Amy Sholes, a happily married mother of two kids and wife of a police detective, has a dark secret she can’t confess to anyone, least of all her husband, Steve. Amy enjoys killing, or at least the idea of killing since she has never killed before.

She enjoys tripping on her husband’s case files, imagining herself killing off the dregs of society, the criminals who nobody will miss. But her longest running fantasy is to kill Katie Dawson, her best friend since they were both two years old. It is a fantasy she can’t help, given that she loves Katie and would never do her harm. Which is why she feels compelled to kill somebody evil that the world would not miss, in order to drive the fantasy of killing Katie out of her mind.

But these are not compulsions you can share with another person, least of all your cop husband.

Meeting an internet whiz, Nerd, at the library, Amy is placed squarely on the path to fulfilling her desires. Nerd, whose real name Amy does not know, introduces Amy to the Dark Web, where the worst of human excesses may be bought and sold at a price.
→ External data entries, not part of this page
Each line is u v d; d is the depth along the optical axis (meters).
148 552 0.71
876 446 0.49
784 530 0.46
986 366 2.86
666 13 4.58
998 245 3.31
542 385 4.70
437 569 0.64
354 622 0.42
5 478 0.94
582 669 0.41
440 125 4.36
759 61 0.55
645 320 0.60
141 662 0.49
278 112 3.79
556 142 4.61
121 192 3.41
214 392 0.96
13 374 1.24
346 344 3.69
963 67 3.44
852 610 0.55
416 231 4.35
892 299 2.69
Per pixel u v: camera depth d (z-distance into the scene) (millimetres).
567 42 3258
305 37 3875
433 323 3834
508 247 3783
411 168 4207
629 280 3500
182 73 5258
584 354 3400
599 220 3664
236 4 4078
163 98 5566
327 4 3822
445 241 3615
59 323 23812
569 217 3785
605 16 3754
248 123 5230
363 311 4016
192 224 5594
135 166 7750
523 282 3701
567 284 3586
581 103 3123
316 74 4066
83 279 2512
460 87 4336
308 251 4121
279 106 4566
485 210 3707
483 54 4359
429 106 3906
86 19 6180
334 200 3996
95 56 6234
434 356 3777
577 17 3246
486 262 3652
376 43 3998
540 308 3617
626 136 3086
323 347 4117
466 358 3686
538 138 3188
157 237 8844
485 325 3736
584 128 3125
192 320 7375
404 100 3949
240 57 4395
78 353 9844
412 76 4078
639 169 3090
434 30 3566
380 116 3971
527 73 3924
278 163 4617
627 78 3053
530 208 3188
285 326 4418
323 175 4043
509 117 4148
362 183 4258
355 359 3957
Here, he gets Amy her first paid job, to kill Todd, a brutal rapist who raped and battered a young teenager. Amy accepts the job and successfully kills Todd.

But soon the instinct to kill strikes again. And when that happens, what will it mean for Katie? Will she die at Amy’s hands?


You’ll have to read the book to find out.



Killing Katie is written in the first person mixed tense PoV of Amy.

Amy doesn’t act on her Dexter-like fantasies until halfway into the book. Until then, there’s a lot of revealing about the past, but it was done in a manner, suggesting confidences between friends, so I didn’t mind plodding through.

Death isn’t the only thing on Amy’s mind. She is also worried about aging, about life passing her by, about losing her husband.

I liked the way the character evolved, from getting turned on by the very idea of murder to suffering grief at losing a dear one. But grief is not an unfamiliar emotion. Earlier on, when John, a top cop and Steve’s best friend, dies, she experiences the pain of losing a good friend, as also the pain of knowing that it could have been Steve.

She wants to kill not just to fulfil her desire but also as a means to earn money, so Steve can give up being a cop and go back to law school.

The manner in which she lives her double life throws up moments of tension, and the writing style was good.

The explanation about how the Internet works was also good.


(I read this book on NetGalley. Thank you to the author, the publisher and NetGalley.)